Her email comes during a nationwide surge in Covid-19 cases and a spike in the Boston area.

“We’re in a big spike, and now there’s a new strain of Covid, which is highly contagious – and so Harvard, obviously, is making very careful decisions,” Tedeschi said in an interview Saturday.

“Our continued collaboration and planning with university leadership to keep students, campus, and community safe will help us determine next steps over the course of this year,” she wrote in the email.

The Museums — which include the Fogg Museum, the Busch-Reisinger Museum, and the Arthur M. Sackler Museum — shut their doors in March 2020, along with most other Harvard institutions. In September, Tedeschi announced the Museums would remain closed through the end of the calendar year, and would re-open “pending university approval and guidance.”

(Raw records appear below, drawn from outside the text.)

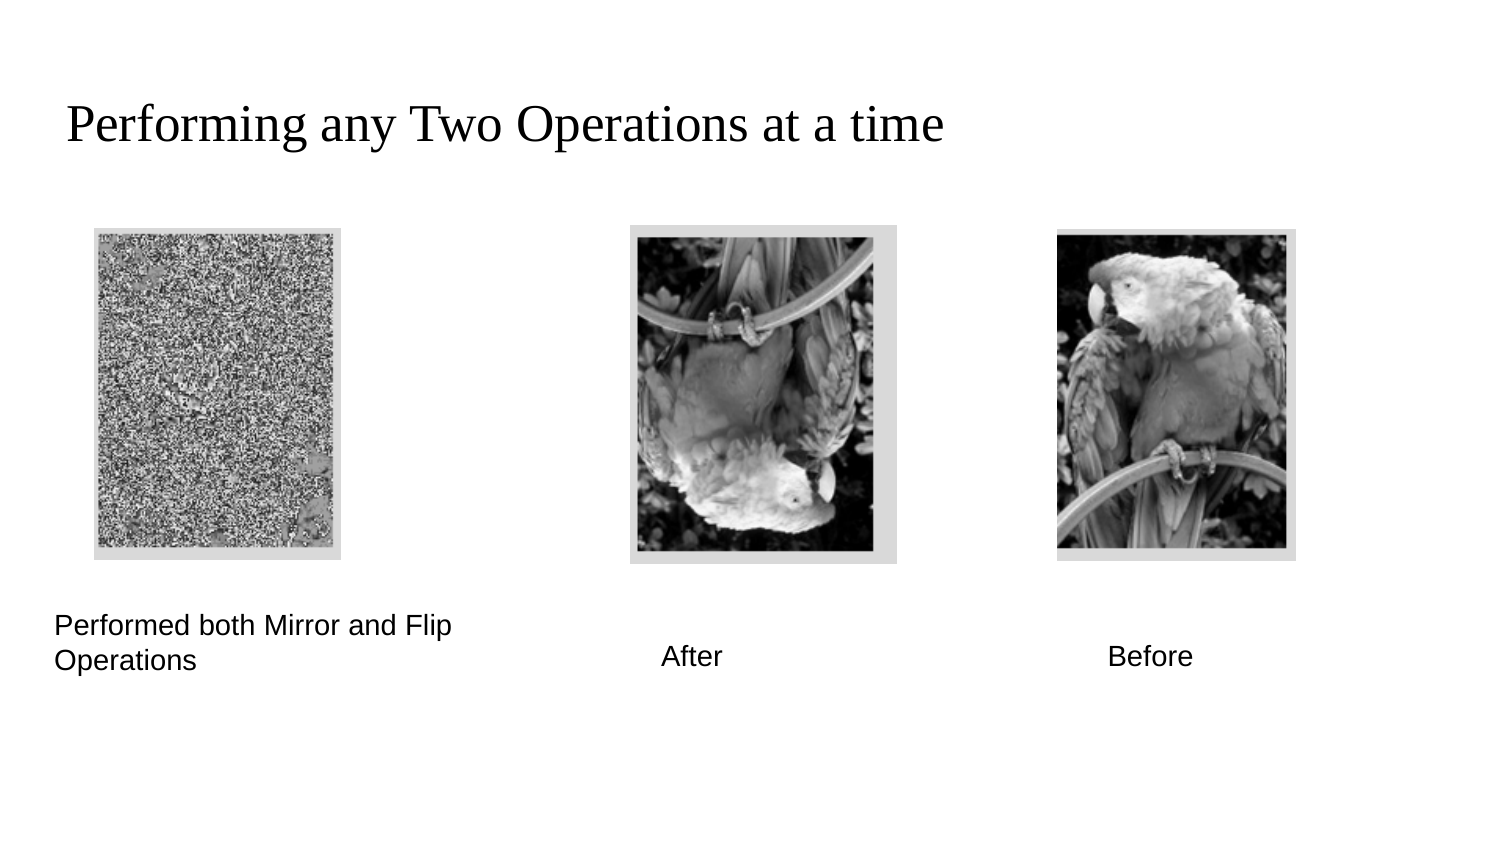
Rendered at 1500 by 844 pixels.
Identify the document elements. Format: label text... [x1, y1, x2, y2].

text_box Performed both Mirror and Flip Operations [39, 591, 550, 692]
title Performing any Two Operations at a time [51, 72, 1449, 167]
picture [1057, 229, 1296, 561]
picture [94, 228, 341, 561]
text_box After [646, 622, 879, 688]
text_box Before [1092, 622, 1261, 688]
picture [630, 225, 897, 564]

Though the Museums remain closed to the public, they will continue to allow “essential museum business,” to take place in person, Tedeschi said in the interview. In-person operations include art conservation, gallery rearrangement, and research. Tedeschi said 25 percent of the Museum’s employees qualify for in-person work.

In March, the Covid pandemic forced the Museums to find new ways to make their collections and expertise available to the public, Tedeschi said.

“As a public institution, we’re usually in the business of bringing people from all over the place to the campus,” she said. “We suddenly realized that if we wanted to stay open, we had to stay open in a different way.”

The Museums created virtual programming, including discussions with curators, remote student-guided tours of the collections, and activities for children. Virtual programming has drawn greater attendance than previous in-person events, per Tedeschi.

“When we reopen, we’re going to have to find a way to mesh our virtual audience with our physical audience,” she said.

Tedeschi wrote in the email that museum staff are excited to open the galleries to the public as soon as it is deemed safe.

“We are truly exhilarated by the prospect of inviting visitors back to the museums as soon as we can do so safely,” she wrote.